Aristóteles, na Magna Moralia, afirma que é a prudência "que vigia todas as faculdades e é a governanta porque é ela que dá as ordens. Talvez ela seja como o intendente numa casa. De facto, é o intendente que organiza tudo, mas ele não governa tudo. A sua tarefa é a de fornecer tempo livre ao senhor da casa, a fim de que este não seja impedido pelas tarefas necessárias e não se veja impedido de aceder a alguma das nobres tarefas que lhe convêm. É, da mesma forma, que a prudência é uma espécie de intendente para a sabedoria, fornecendo-lhe tempo livre para completar a sua obra, ao controlar as paixões" (5).

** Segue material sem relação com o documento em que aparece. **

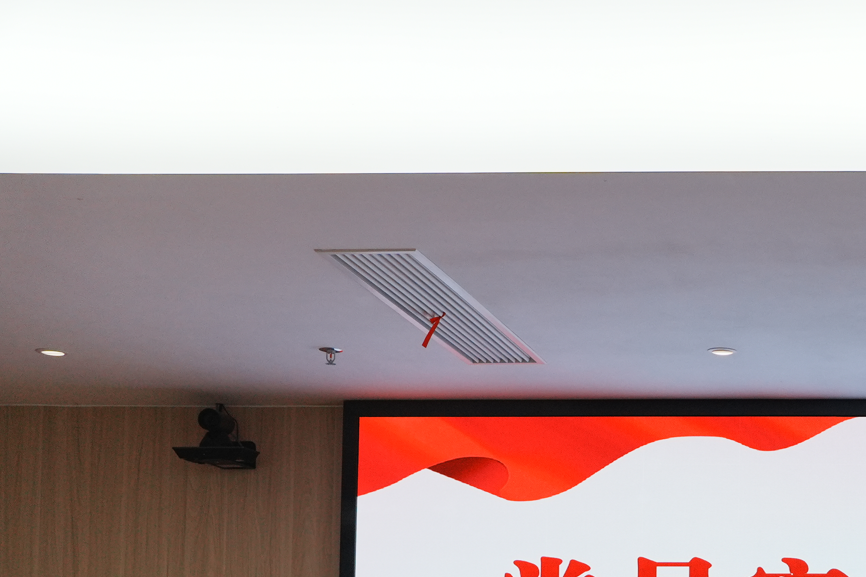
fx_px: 1756
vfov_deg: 17.8
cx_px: 1042
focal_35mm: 73
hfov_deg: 25.0
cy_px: 693
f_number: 3.5
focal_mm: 20
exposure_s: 1/400
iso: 400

No capítulo III do livro II da Magna Moralia, o estagirita considera que a deliberação correcta diz respeito ao mesmo domínio da prudência, porque ambas tratam de escolher as ações que devemos eleger ou evitar. Por isso, está correto dizer que a prudência não reina, visto não ter a função de escolher os fins, mas governa, porque lhe cabe escolher os meios adequados para os fins rectos.
Na Magna Moralia, Aristóteles afirma que o homem injusto não possui as características do homem prudente. É típico do injusto a incapacidade para discernir bem, para avaliar a diferença entre o bem e o mal e para controlar as paixões e apetites. No homem prudente, a parte sensitiva da alma está em paz com a parte racional. No homem imprudente, a parte racional da alma deixa-se dominar pela parte sensitiva.
Prudência é portanto, a ação ponderada, discutida, examinada, enfim, deliberada. Sim, o Estagirita desenvolveu o conceito de phronêsis legado por Platão e concebeu uma importantíssima teoria geral da ação, uma hermenêutica da existência humana enquanto agente no mundo e sobre o mundo. A phronêsis/Prudência – recta ratio agibilium – é virtude opinativa da alma: “daí que a Prudentia seja considerada a mãe (genitrix virtutum) e a guia (auriga virtutum) das virtudes” diz. Logo a prudência é a virtude que permeia as demais, é Intelactual mais também é moral!